[Source data]:
• • • •
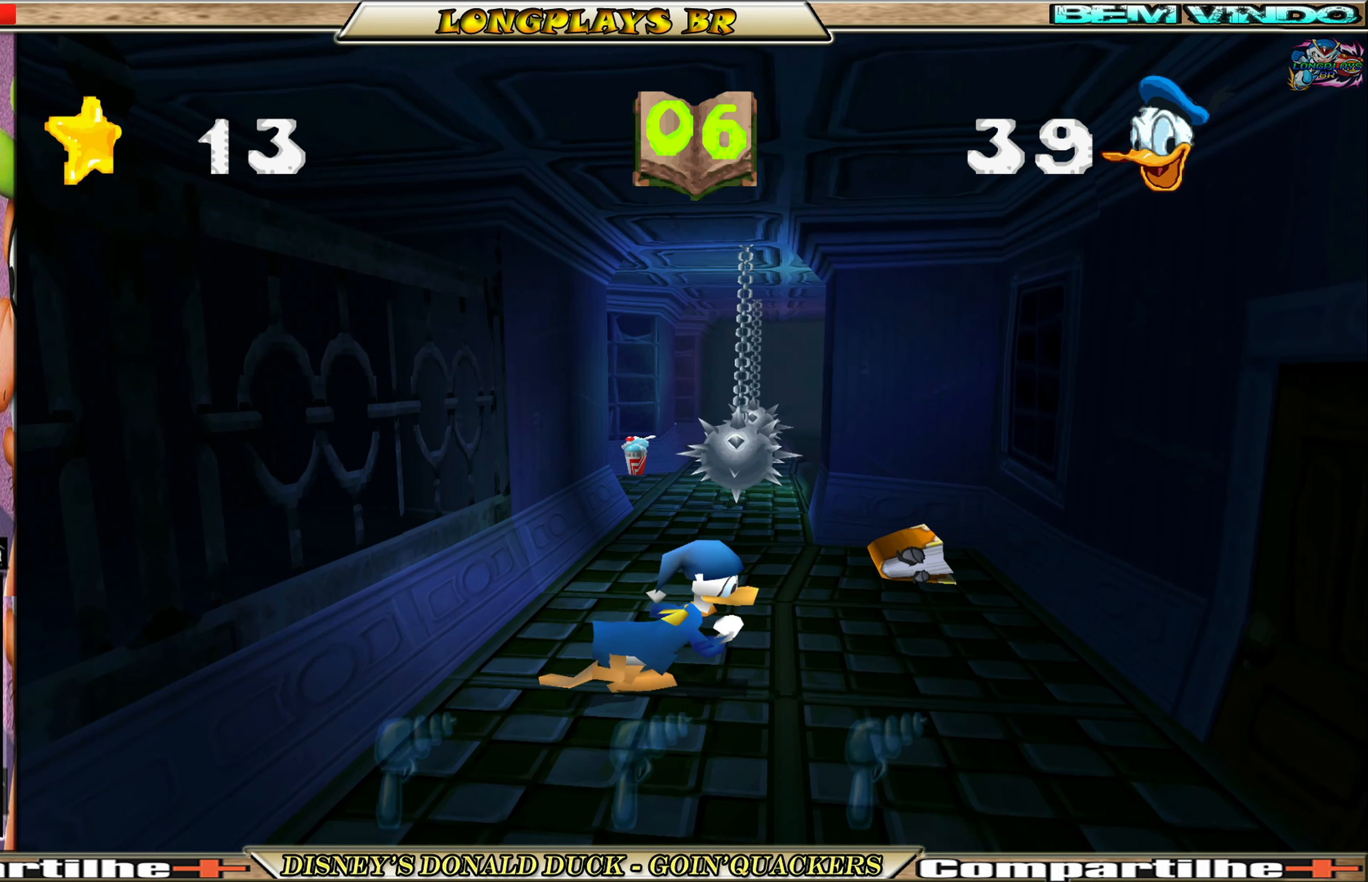
{"buttons": ["DPAD_UP"], "left_stick": "center", "events": [[167, "DPAD_RIGHT", "up"], [250, "DPAD_UP", "down"]]}
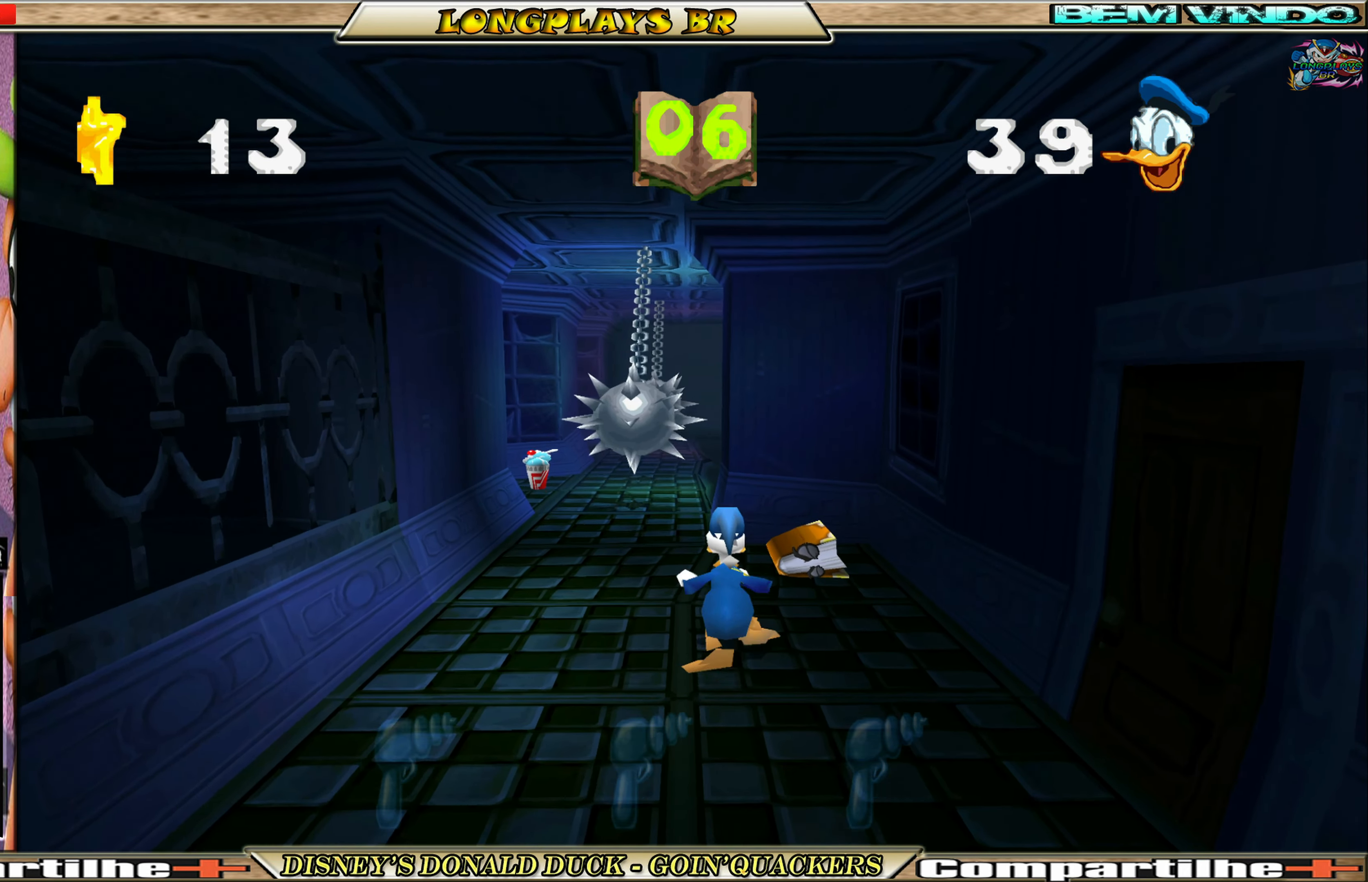
{"buttons": ["DPAD_LEFT"], "left_stick": "center", "events": [[67, "DPAD_UP", "up"], [267, "DPAD_LEFT", "down"]]}
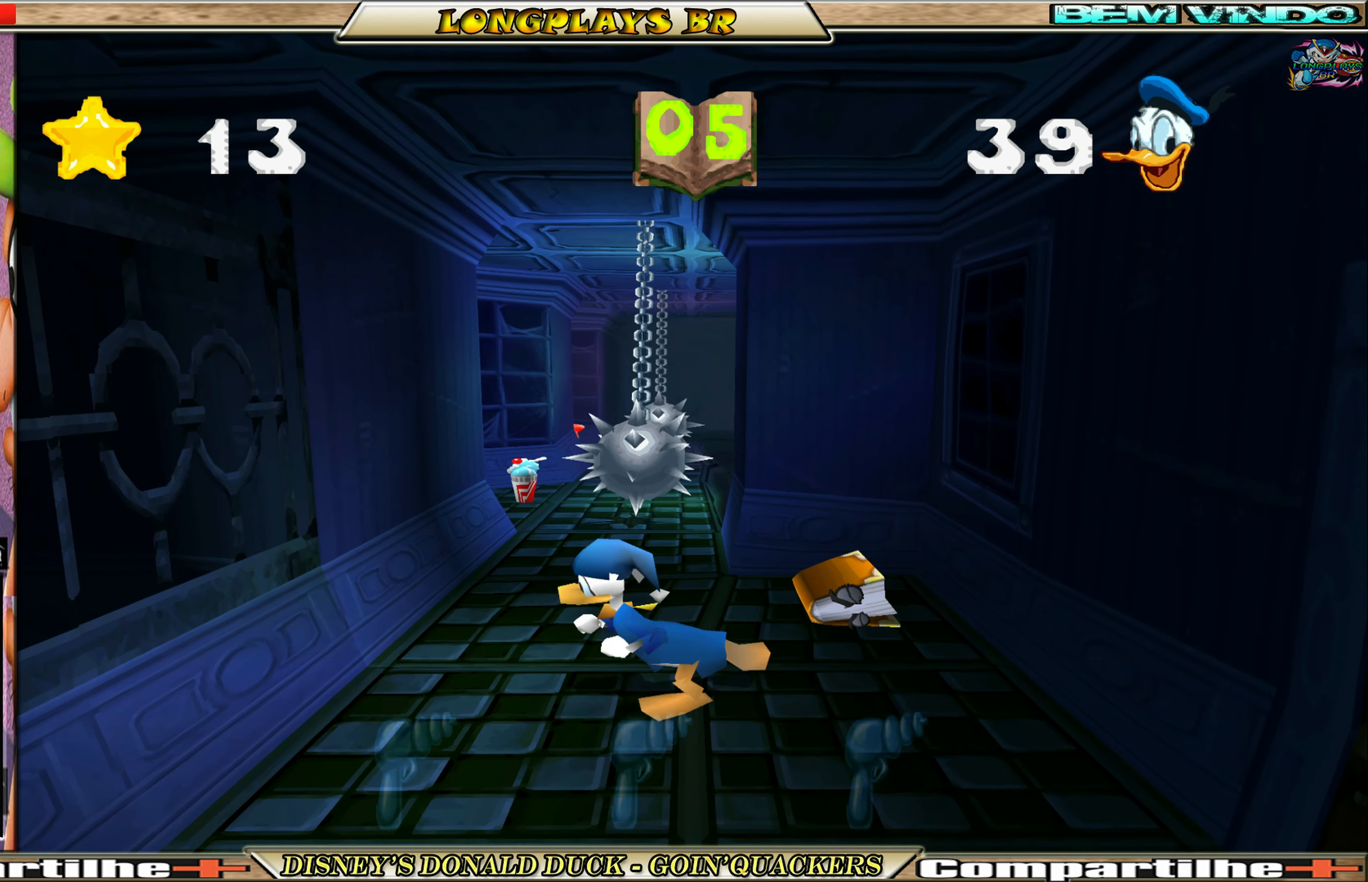
{"buttons": ["DPAD_UP"], "left_stick": "center", "events": [[100, "DPAD_DOWN", "down"], [133, "DPAD_LEFT", "up"], [250, "DPAD_RIGHT", "down"], [317, "DPAD_DOWN", "up"], [417, "DPAD_UP", "down"], [467, "DPAD_RIGHT", "up"]]}
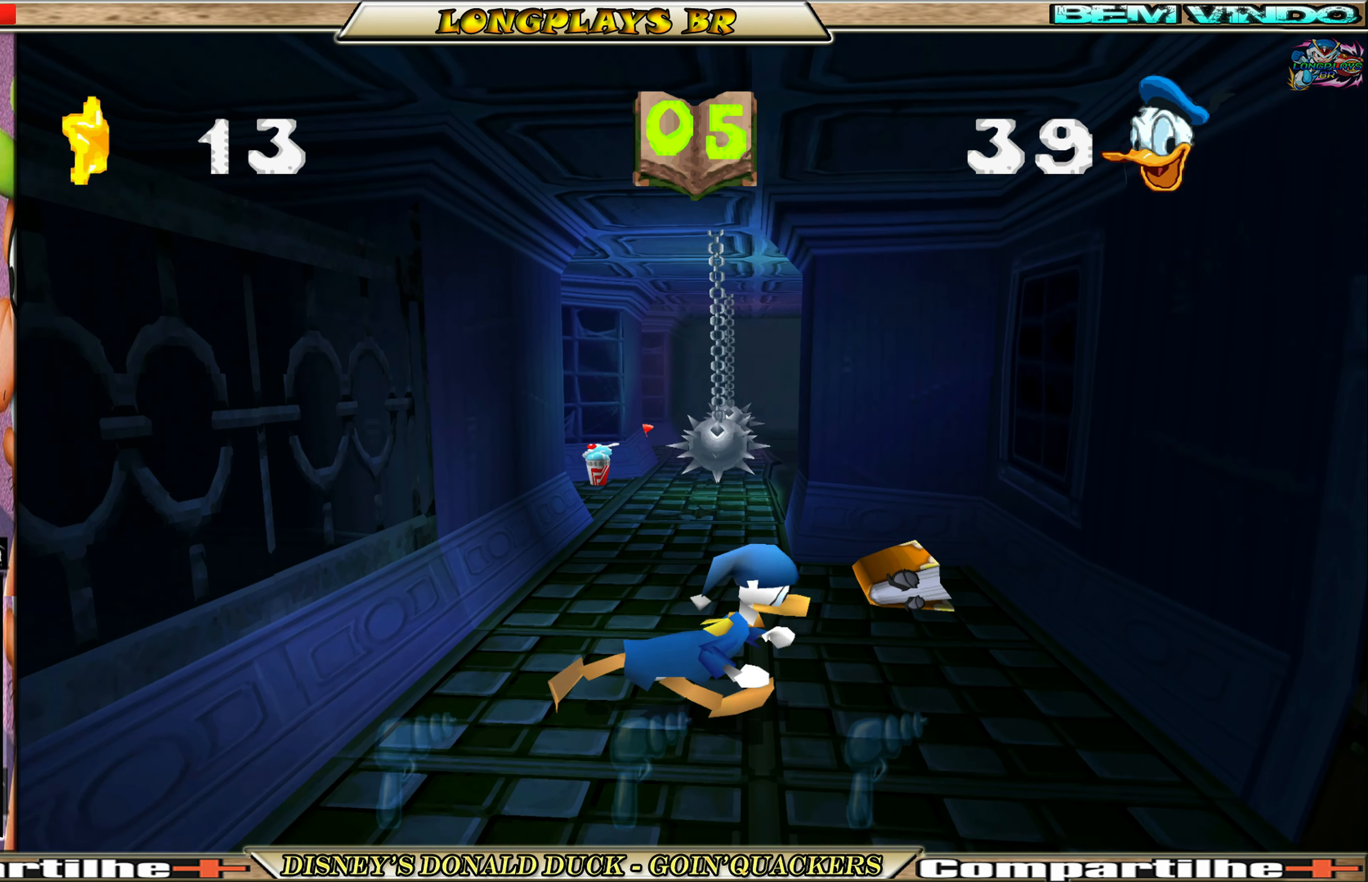
{"buttons": ["DPAD_RIGHT"], "left_stick": "center", "events": [[50, "DPAD_LEFT", "down"], [183, "DPAD_UP", "up"], [250, "DPAD_DOWN", "down"], [283, "DPAD_LEFT", "up"], [433, "DPAD_RIGHT", "down"], [450, "DPAD_DOWN", "up"]]}
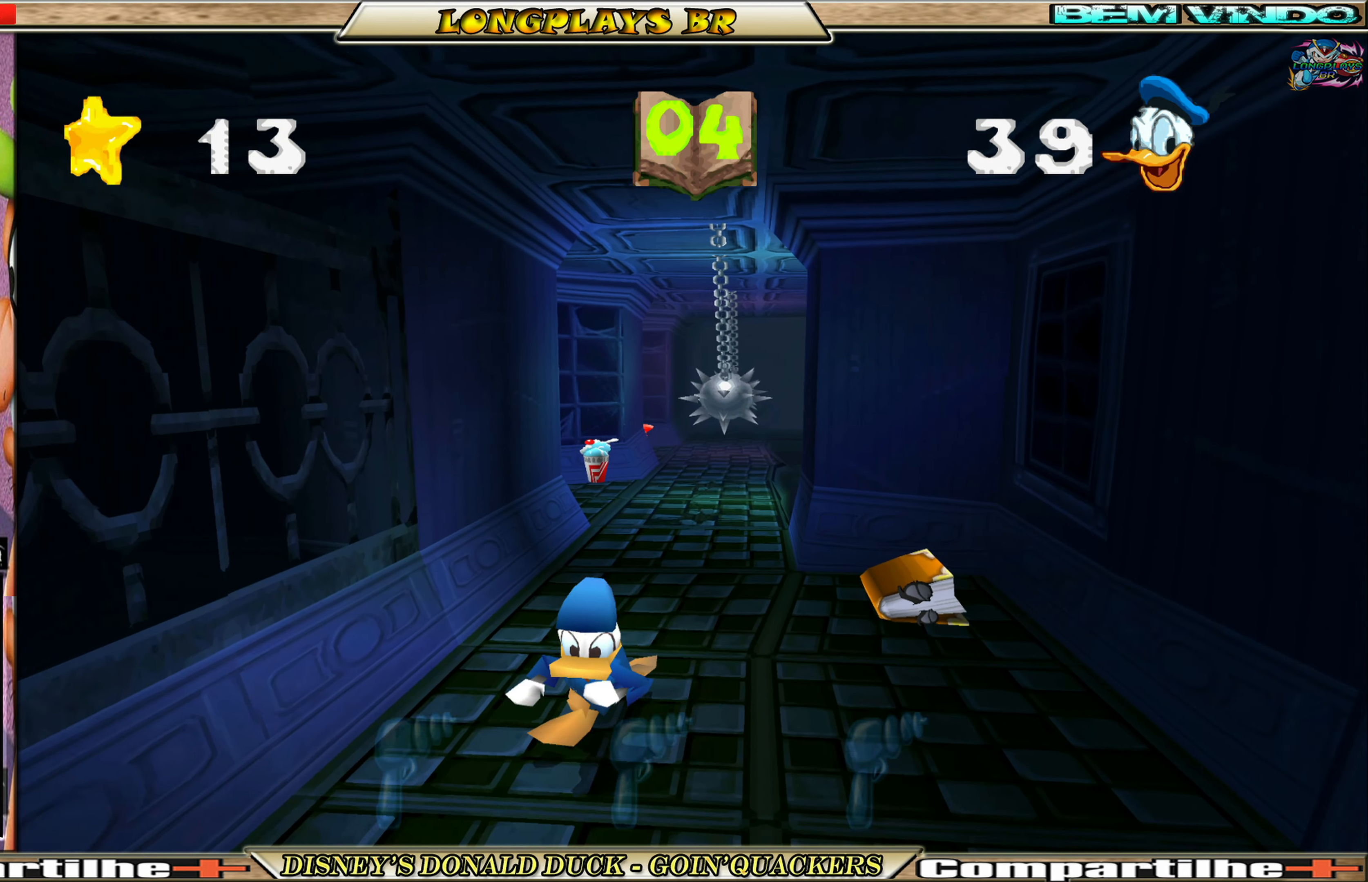
{"buttons": ["DPAD_UP"], "left_stick": "center", "events": [[383, "DPAD_UP", "down"], [467, "DPAD_RIGHT", "up"]]}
• • • •
[Exercise description]:
The whole listing above is to be repeated exactly, apart from its pictures.

[Result of this task]:
{"buttons": ["DPAD_UP"], "left_stick": "center", "events": [[167, "DPAD_RIGHT", "up"], [250, "DPAD_UP", "down"]]}
{"buttons": ["DPAD_LEFT"], "left_stick": "center", "events": [[67, "DPAD_UP", "up"], [267, "DPAD_LEFT", "down"]]}
{"buttons": ["DPAD_UP"], "left_stick": "center", "events": [[100, "DPAD_DOWN", "down"], [133, "DPAD_LEFT", "up"], [250, "DPAD_RIGHT", "down"], [317, "DPAD_DOWN", "up"], [417, "DPAD_UP", "down"], [467, "DPAD_RIGHT", "up"]]}
{"buttons": ["DPAD_RIGHT"], "left_stick": "center", "events": [[50, "DPAD_LEFT", "down"], [183, "DPAD_UP", "up"], [250, "DPAD_DOWN", "down"], [283, "DPAD_LEFT", "up"], [433, "DPAD_RIGHT", "down"], [450, "DPAD_DOWN", "up"]]}
{"buttons": ["DPAD_UP"], "left_stick": "center", "events": [[383, "DPAD_UP", "down"], [467, "DPAD_RIGHT", "up"]]}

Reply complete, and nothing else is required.